(Spatial layout data)
***
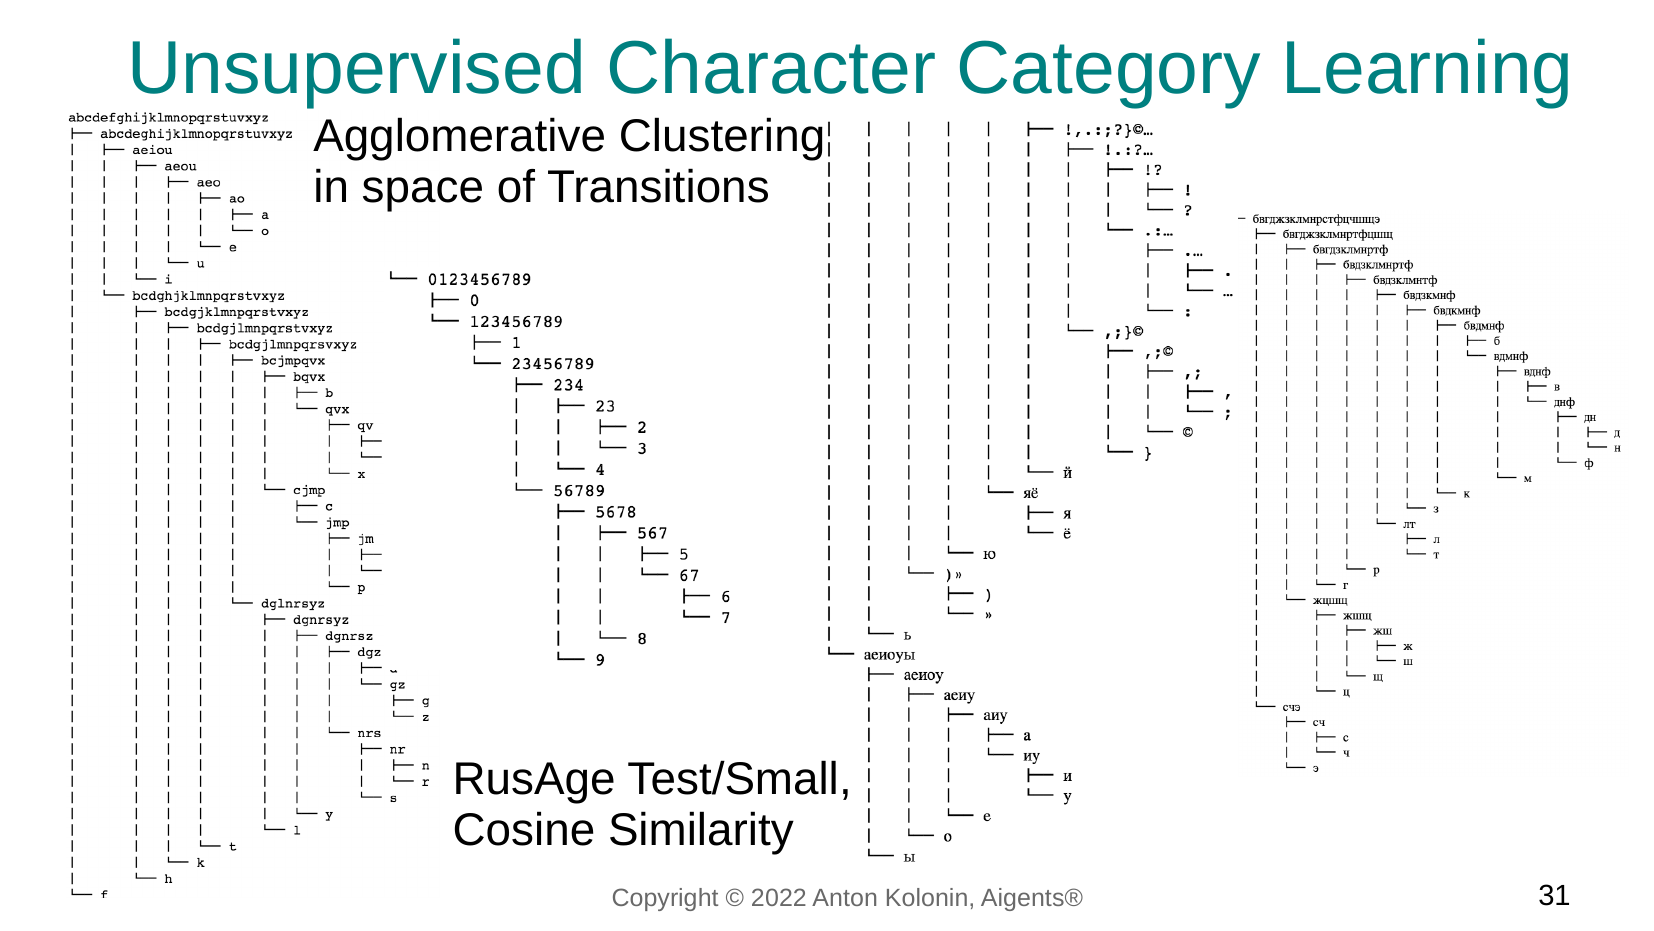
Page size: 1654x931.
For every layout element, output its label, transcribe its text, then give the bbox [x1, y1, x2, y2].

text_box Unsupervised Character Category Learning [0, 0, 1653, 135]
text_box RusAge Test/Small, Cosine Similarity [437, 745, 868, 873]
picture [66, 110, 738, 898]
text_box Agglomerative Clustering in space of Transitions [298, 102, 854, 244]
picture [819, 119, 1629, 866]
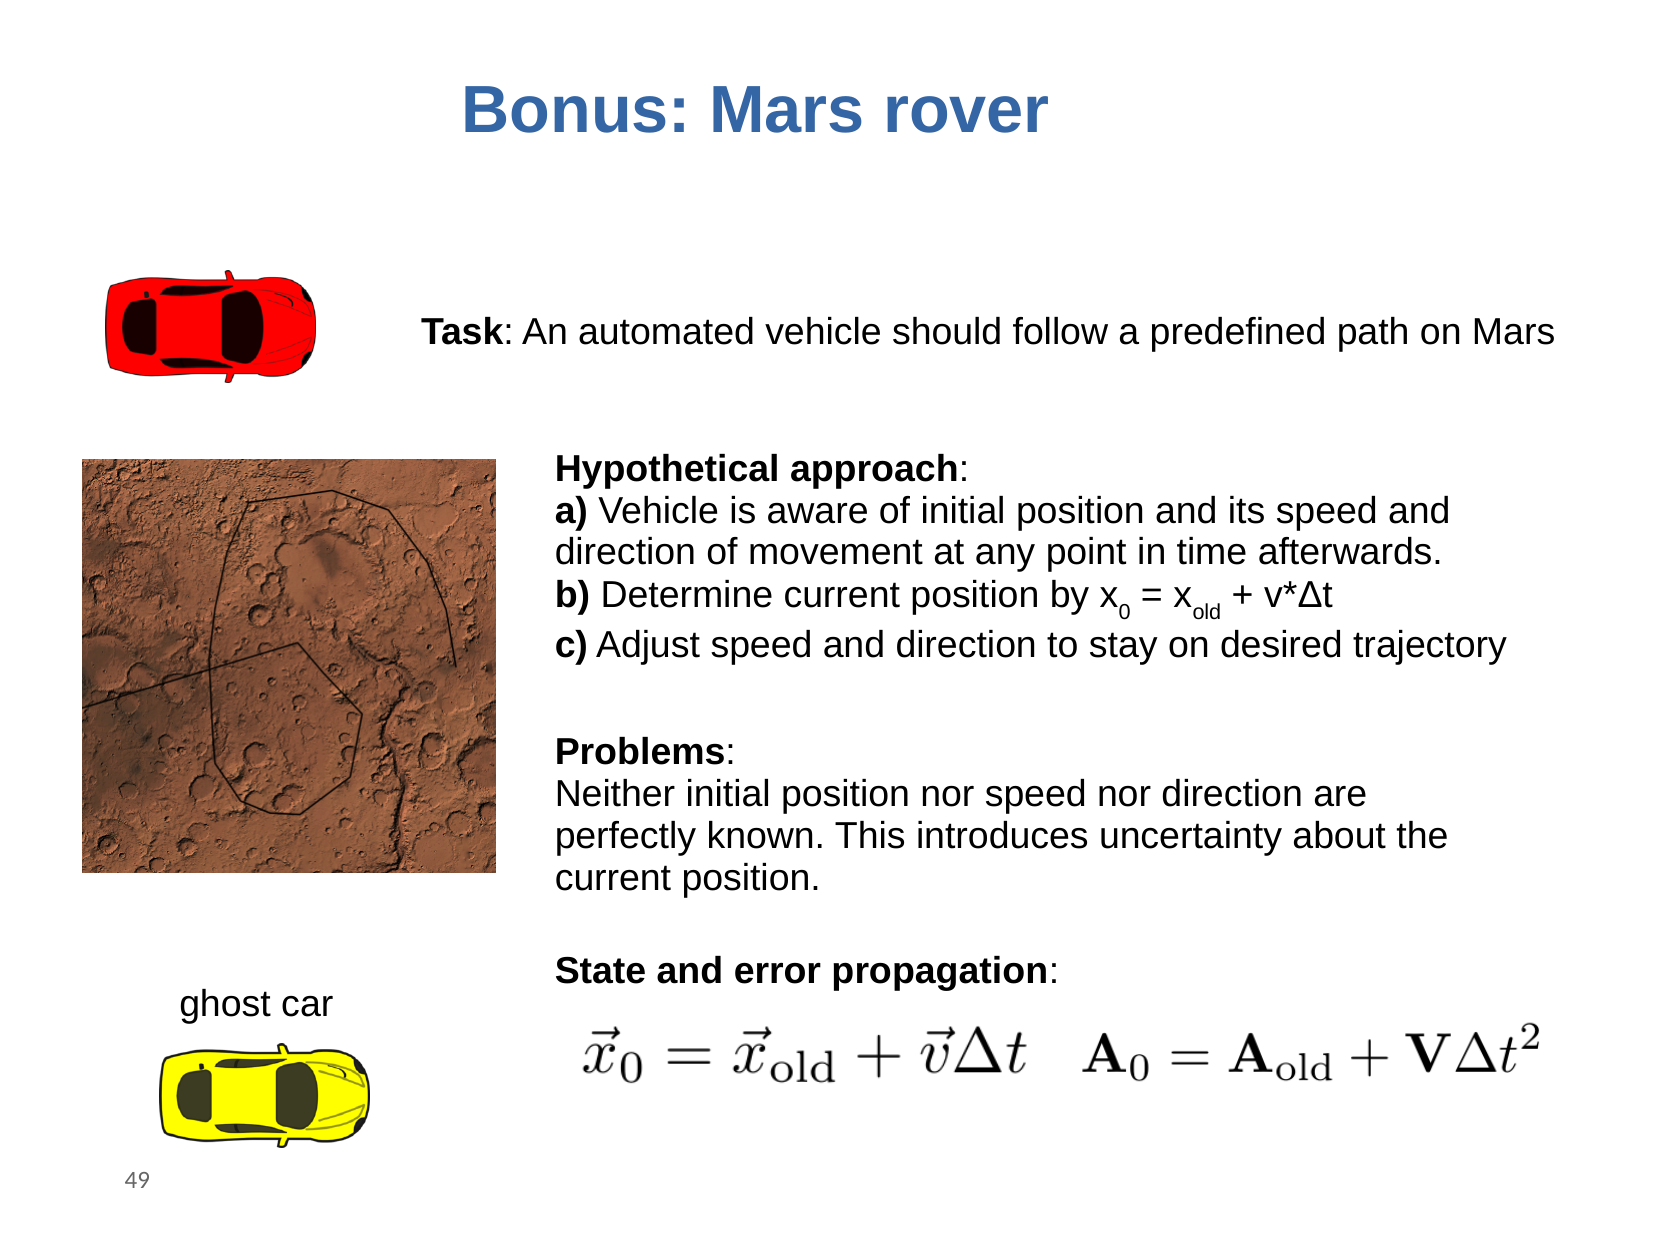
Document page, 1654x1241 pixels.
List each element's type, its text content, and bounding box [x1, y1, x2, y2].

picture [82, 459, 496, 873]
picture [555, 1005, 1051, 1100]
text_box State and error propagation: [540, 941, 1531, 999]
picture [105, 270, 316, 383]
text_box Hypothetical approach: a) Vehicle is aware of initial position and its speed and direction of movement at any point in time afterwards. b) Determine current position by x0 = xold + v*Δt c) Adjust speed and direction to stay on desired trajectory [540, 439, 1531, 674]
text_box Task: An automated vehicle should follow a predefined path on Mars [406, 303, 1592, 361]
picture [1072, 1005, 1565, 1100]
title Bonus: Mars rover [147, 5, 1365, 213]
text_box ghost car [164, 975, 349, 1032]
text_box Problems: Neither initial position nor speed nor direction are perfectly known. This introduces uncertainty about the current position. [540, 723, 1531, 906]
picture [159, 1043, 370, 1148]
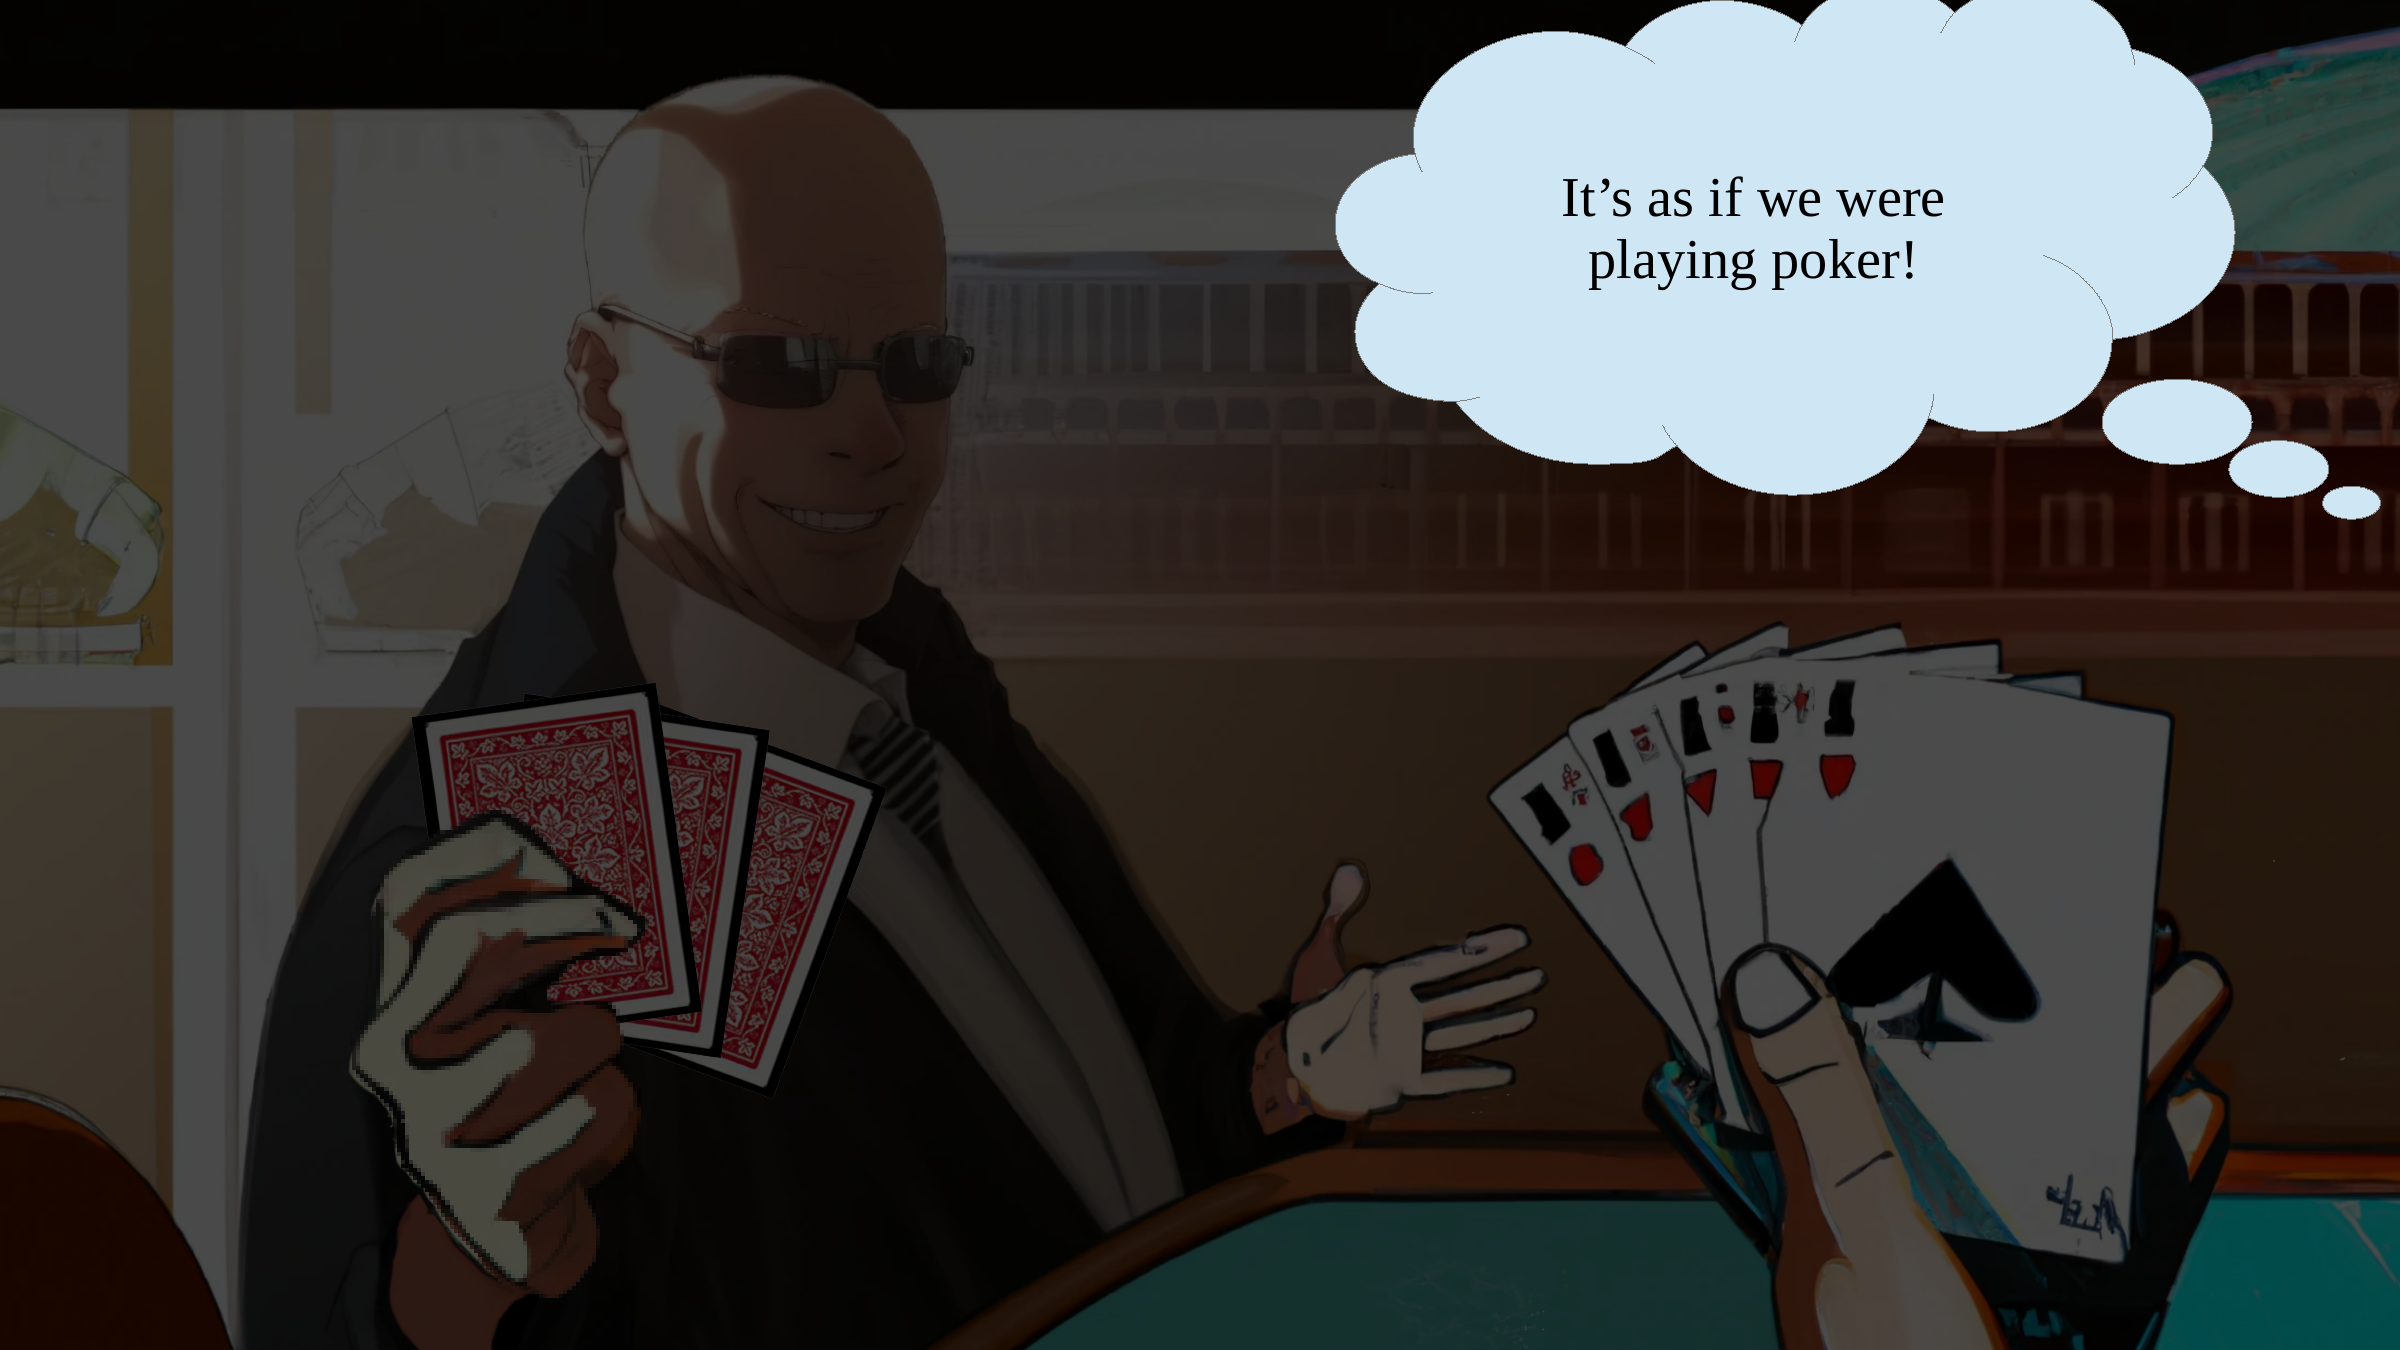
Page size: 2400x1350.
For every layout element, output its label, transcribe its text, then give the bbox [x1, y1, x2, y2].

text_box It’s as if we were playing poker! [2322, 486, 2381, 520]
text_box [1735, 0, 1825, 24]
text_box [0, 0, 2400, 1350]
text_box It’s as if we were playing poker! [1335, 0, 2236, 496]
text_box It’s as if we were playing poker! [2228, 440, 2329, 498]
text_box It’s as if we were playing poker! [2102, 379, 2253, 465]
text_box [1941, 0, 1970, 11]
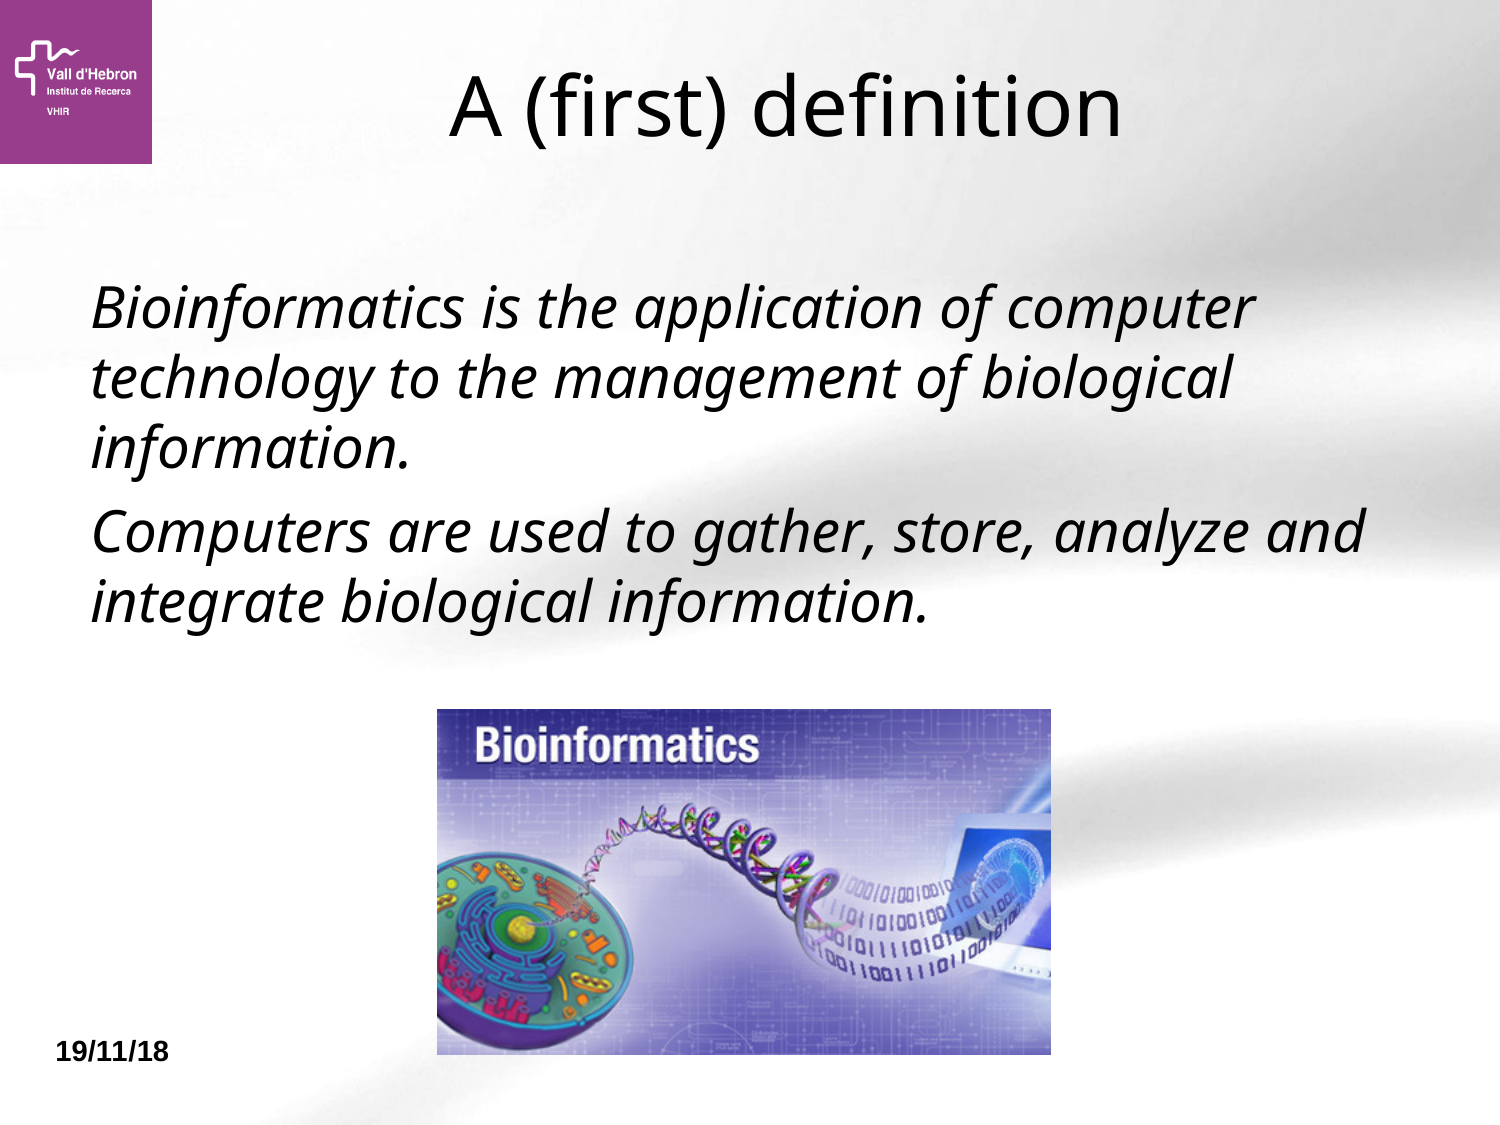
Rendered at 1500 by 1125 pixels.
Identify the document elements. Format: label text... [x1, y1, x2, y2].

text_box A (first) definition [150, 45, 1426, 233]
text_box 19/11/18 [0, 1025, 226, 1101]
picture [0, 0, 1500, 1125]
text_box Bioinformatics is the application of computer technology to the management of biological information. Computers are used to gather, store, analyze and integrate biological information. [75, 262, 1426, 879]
***
### WHAT IS REQUIRED
Render every line of the listing above as a JSON list of strings, one string per line, leaving out blank lines. Omit the pictures.

### OUTPUT OF THE EXERCISE
[
  "Page size: 1654x931.",
  "For every layout element, output its label, transcribe its text, then give the bbox [x1, y1, x2, y2].",
  "text_box Unsupervised Character Category Learning [0, 0, 1653, 135]",
  "text_box RusAge Test/Small, Cosine Similarity [437, 745, 868, 873]",
  "picture [66, 110, 738, 898]",
  "text_box Agglomerative Clustering in space of Transitions [298, 102, 854, 244]",
  "picture [819, 119, 1629, 866]",
  "Document page, 1654x1241 pixels.",
  "List each element's type, its text content, and bounding box [x1, y1, x2, y2].",
  "picture [82, 459, 496, 873]",
  "picture [555, 1005, 1051, 1100]",
  "text_box State and error propagation: [540, 941, 1531, 999]",
  "picture [105, 270, 316, 383]",
  "text_box Hypothetical approach: a) Vehicle is aware of initial position and its speed and direction of movement at any point in time afterwards. b) Determine current position by x0 = xold + v*Δt c) Adjust speed and direction to stay on desired trajectory [540, 439, 1531, 674]",
  "text_box Task: An automated vehicle should follow a predefined path on Mars [406, 303, 1592, 361]",
  "picture [1072, 1005, 1565, 1100]",
  "title Bonus: Mars rover [147, 5, 1365, 213]",
  "text_box ghost car [164, 975, 349, 1032]",
  "text_box Problems: Neither initial position nor speed nor direction are perfectly known. This introduces uncertainty about the current position. [540, 723, 1531, 906]",
  "picture [159, 1043, 370, 1148]",
  "Page size: 2400x1350.",
  "For every layout element, output its label, transcribe its text, then give the bbox [x1, y1, x2, y2].",
  "text_box It’s as if we were playing poker! [2322, 486, 2381, 520]",
  "text_box [1735, 0, 1825, 24]",
  "text_box [0, 0, 2400, 1350]",
  "text_box It’s as if we were playing poker! [1335, 0, 2236, 496]",
  "text_box It’s as if we were playing poker! [2228, 440, 2329, 498]",
  "text_box It’s as if we were playing poker! [2102, 379, 2253, 465]",
  "text_box [1941, 0, 1970, 11]",
  "Rendered at 1500 by 1125 pixels.",
  "Identify the document elements. Format: label text... [x1, y1, x2, y2].",
  "text_box A (first) definition [150, 45, 1426, 233]",
  "text_box 19/11/18 [0, 1025, 226, 1101]",
  "picture [0, 0, 1500, 1125]",
  "text_box Bioinformatics is the application of computer technology to the management of biological information. Computers are used to gather, store, analyze and integrate biological information. [75, 262, 1426, 879]"
]